Пожалуй, самым удивительным в предпринятом Фрейдом исследовании агрессивности является то, что вплоть до 1920 г. он почти не обращал внимания на человеческую агрессивность и деструктивность. В работе "Цивилизация и недовольные ею"[318] (1930) он сам выражал недоумение по поводу этого обстоятельства: "Но мне теперь непонятно, как мы проглядели повсеместность неэротической[319] агрессивности и деструктивности, упустили из виду принадлежащее ей в истолковании жизни место"[320].
Чтобы понять, откуда взялась эта своего рода "зона умолчания", будет полезно погрузиться в умонастроение европейских средних классов в период перед первой мировой войной. С 1871 г. не было ни одной большой войны. Буржуазия стабильно прогрессировала как политически, так и социально, а острота конфликта между классами все больше сглаживалась, благодаря постоянному улучшению положения рабочего класса. Жизнь на Земле казалась мирной и все более цивилизованной, особенно тем, кто уделял не слишком много внимания большей части человечества, проживающей в Азии, Африке и Южной Америке в условиях крайней нищеты и деградации. Казалось, что человеческая разрушительность сыграла свою роль в эпоху мрачного средневековья и в более ранние века, а ныне ей на смену пришли разум и добрая воля. Обнаруживавшиеся психологические проблемы представлялись результатом сверхстрогой морали среднего класса, и на Фрейда так сильно подействовало открытие пагубных последствий сексуального вытеснения, что он оказался просто не в состоянии придать должное значение проблеме агрессивности вплоть до того момента, когда ее уже нельзя было не заметить по причине начавшейся первой мировой войны. Эта война становится водоразделом в развитии Фрейдовой теории агрессивности.
В "Трех очерках по теории сексуальности" (1905) Фрейд рассматривал агрессивность как одну из "составляющих" сексуального инстинкта. Он писал: "Садизм в таком случае соответствовал бы ставшему самостоятельным, преувеличенному, выдвинутому благодаря смещению на главное место агрессивному компоненту сексуального влечения"[321].
Однако, как нередко случалось с Фрейдом, вразрез с основной линией своей теории он высказал мысль, еще надолго обреченную на бездействие. В четвертом разделе "Трех очерков" он писал: "Можно предположить, что импульсы жестокости проистекают из источников, действительно независимых от сексуальности, но способных соединиться с ней на ранней стадии"[322] (Курсив мой. — Э. Ф.).

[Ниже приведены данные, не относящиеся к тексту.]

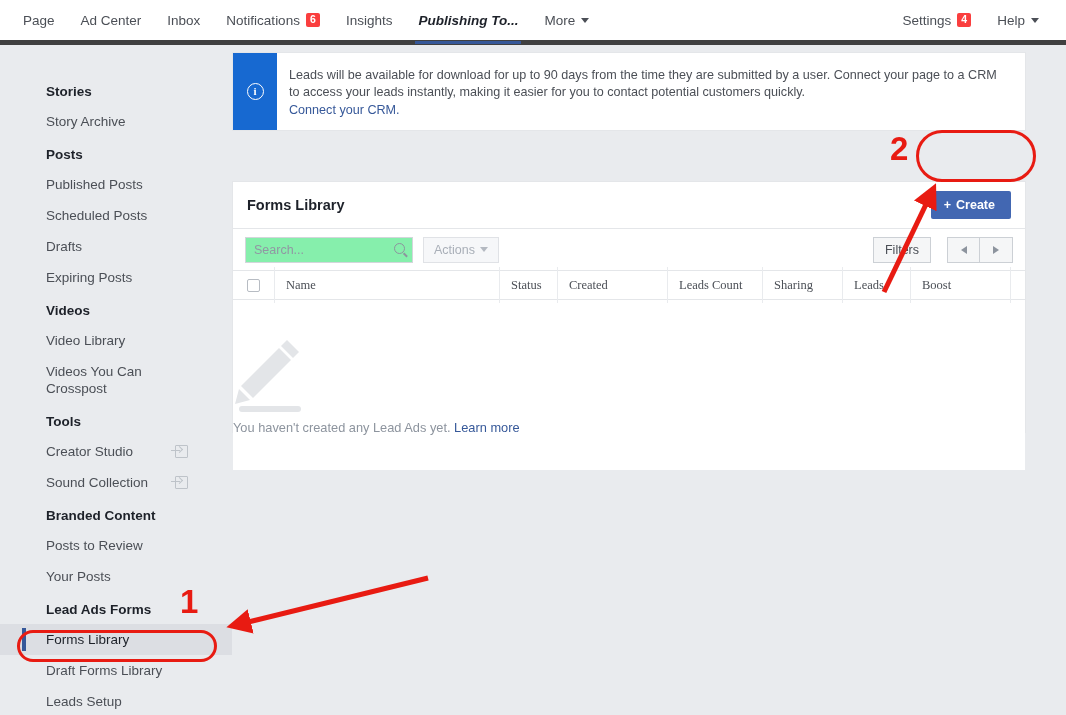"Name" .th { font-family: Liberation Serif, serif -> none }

Несмотря на это замечание, четырьмя годами позже, излагая историю маленького Ганса в работе "Анализ фобии пятилетнего мальчика", Фрейд заявил вполне определенно: "Я не могу решиться признать особое агрессивное влечение наряду и на одинаковых правах с известными нам влечениями самосохранения и сексуальным"[323]. В этой формулировке можно почувствовать некоторую неуверенность Фрейда в том, что он утверждает. "Я не могу решиться признать" звучит совсем не так резко, как простое и полное отрицание, а дополнительная оговорка "на одинаковых правах" как бы оставляет возможность существования независимой агрессивности — лишь бы не на одинаковых правах.
В работе "Влечения и их судьба" (1915) Фрейд продолжил оба направления мысли: и то, что разрушительность есть составная часть сексуального инстинкта, и то, что она — независимая от сексуальности сила: "Предварительные стадии любви проявляются через временные сексуальные цели, по мере того как сексуальные инстинкты проходят сложный путь развития. В качестве первой из этих целей мы признаем фазу вбирания в себя, или поглощения, — тип любви, совместимый с упразднением обособленного существования объекта, который можно поэтому описать как амбивалентный*. На более высокой стадии предгенитальной садистско-анальной организации стремление к объекту проявляется в форме побуждения к господству, для которого нанесение вреда объекту или его уничтожение просто индифферентны. В этой форме и на этой предварительной стадии любовь едва ли отличима от ненависти в своей направленности на объект. Вплоть до установления генитальной организации любовь так и не превращается в противоположность ненависти".